I’m genuinely curious what you were trying to convey by completing your, totally valid, disagreement with “so whatevs”? I believe this is the part that’s perceived as rude because the expansion of that, “whatever”, is often further expanded as the sarcastic form of “whatever you say”.
I was going for something between YMMW and "whatever you say." The slight tilt toward the latter was received poorly ¯\_(ツ)_/¯ It's just how I talk. Maybe it's generational.
Nah. It's just being a condescending dick.
To be fair, I didn't read it as condescending. This I understood it as a generic statement ender, like "idk" or "ymmv" or "i guess", i.e. something that you put at the end of a sentence when you don't know what more to say. Maybe it actually is generational?
Thanks that was my understanding too, but I hurt the boomers with "whatevs" lol
If it makes y'all feel better my gen alpha kid will hurt my feelings in different ways and get revenge for you =_=
If you really want to be that charitable.

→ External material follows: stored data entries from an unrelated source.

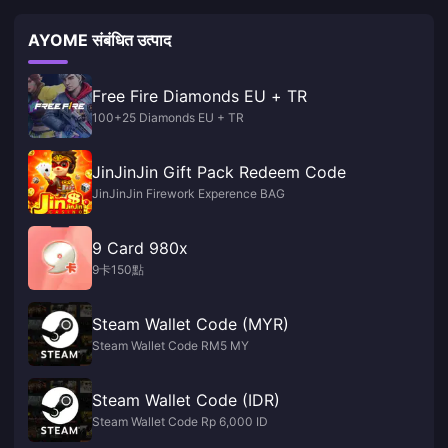
AYOME संबंधित उत्पाद
Free Fire Diamonds EU + TR
100+25 Diamonds EU + TR
JinJinJin Gift Pack Redeem Code
JinJinJin Firework Experence BAG
9 Card 980x
9卡150點
Steam Wallet Code (MYR)
Steam Wallet Code RM5 MY
Steam Wallet Code (IDR)
Steam Wallet Code Rp 6,000 ID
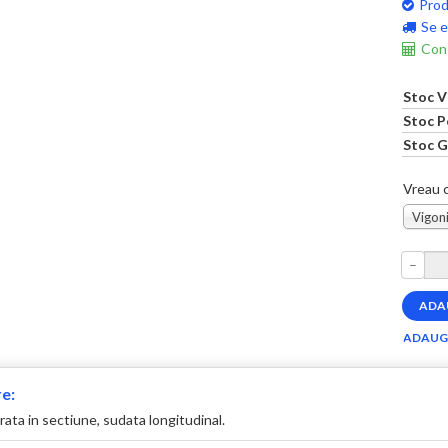
Prod
Se e
Cons
Stoc V
Stoc P
Stoc G
Vreau c
Vigoni
–
e:
ata in sectiune, sudata longitudinal.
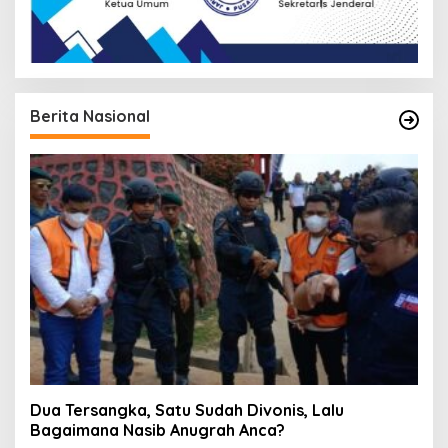
Berita Nasional
Dua Tersangka, Satu Sudah Divonis, Lalu
Bagaimana Nasib Anugrah Anca?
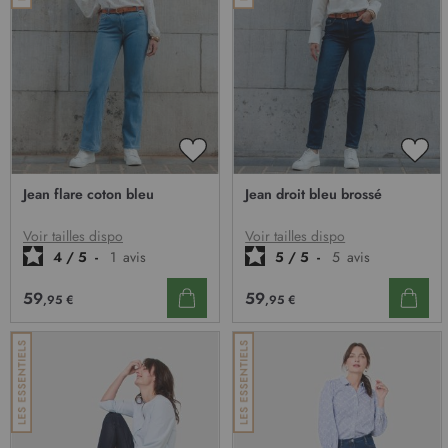
AJOUTER
AJO
À
À
Jean flare coton bleu
Jean droit bleu brossé
MA
MA
LISTE
LIST
D’ENVIE
D’E
Voir tailles dispo
Voir tailles dispo
4
/
5
-
1
avis
5
/
5
-
5
avis
59
59
,95 €
,95 €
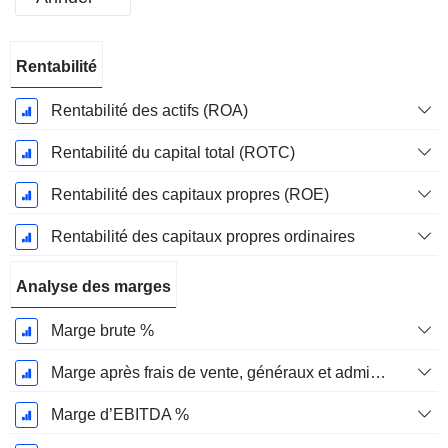
Période
Rentabilité
Fiscale:
Décembre
Rentabilité des actifs (ROA)
Rentabilité du capital total (ROTC)
Rentabilité des capitaux propres (ROE)
Rentabilité des capitaux propres ordinaires
Analyse des marges
Marge brute %
Marge après frais de vente, généraux et administratifs %
Marge d’EBITDA %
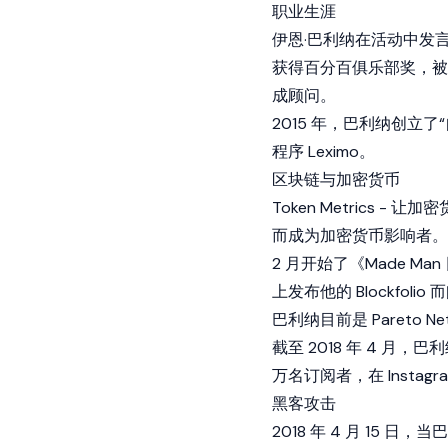
职业生涯
伊恩·巴利纳在活动中发言 
获得百分百俱乐部奖，被评
成顾问。
2015 年，巴利纳创立了“
程序 Leximo。
区块链与加密货币
Token Metrics 
而成为加密货币影响者。
2 月开始了《Made M
上发布他的 Blockfolio
巴利纳目前是 Pareto Netw
截至 2018 年 4 月，巴利纳
万名订阅者，在 Instagr
黑客攻击
2018 年 4 月 15 日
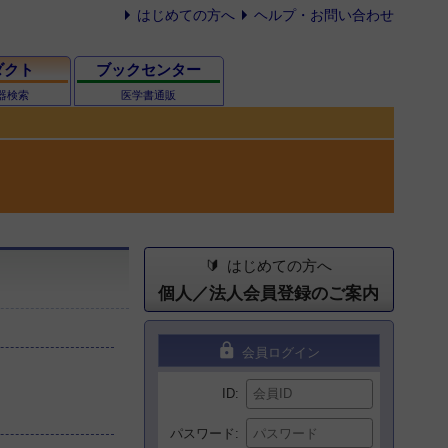
はじめての方へ
ヘルプ・お問い合わせ
ダクト
ブックセンター
器検索
医学書通販
はじめての方へ
個人／法人会員登録のご案内
lock
会員ログイン
ID
パスワード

Uh, no I'm not. In my work world, disagreeing with "whatevs" would be considered rude and dismissive and would be called out.
Believe me, I don't care that you disagree. I just don't like to see people breaking the civility guidelines here as it's just about one of the last places online where discourse is largely held to a a civil level for disagreements.
I write copy professionally, among other things. If you don't care whether what you write is clear to almost all readers... then I suppose it doesn't matter. Most people do not want misunderstandings of their copy and most copy editors would flag that as unclear. The new version is much better.
I seriously disagree that this breaks any sort of social contract between you and I on the internet. It was intended to be mildly dismissive but not overly rude. There's a higher standard for communicating with care at work (you should care about your coworkers), but do you really think people on the internet have time for this shit? I don't know you guy.
in some context "whatever" can be it evens out, but in others it can be "your opinion doesn't matter".
At any rate when I first read it I thought it was going to be some sort LLM thing where you said "remove the third bridge and increase pitch by one octave in the outro" and it would give you back an edited mp4 which you could then listen and cringe to and sometimes say "whoa, that's amazing!"
lol, great description of what I thought too. Someone's going to do it...
I also understood it fine, but maybe we both just remember the Adobe demo that vunderba mentioned. I guess it might not be so obvious if you don't know about that?
On the other hand it does say "not waveform" which I think makes it pretty clear. What would you suggest instead?
What would be a clearer title?
"[...] by transcript, not waveform".
WAY better!
Done. Thanks!
To me (not an audio person), it was pretty obvious that the headline meant editing voice recordings.
It's not at all obvious. Given what we have seen recently, an equally plausible interpretation is "talk to an LLM and it will edit your audio" where audio could be anything.
It's not a good idea, but then tons of the LLM ideas we see here aren't either.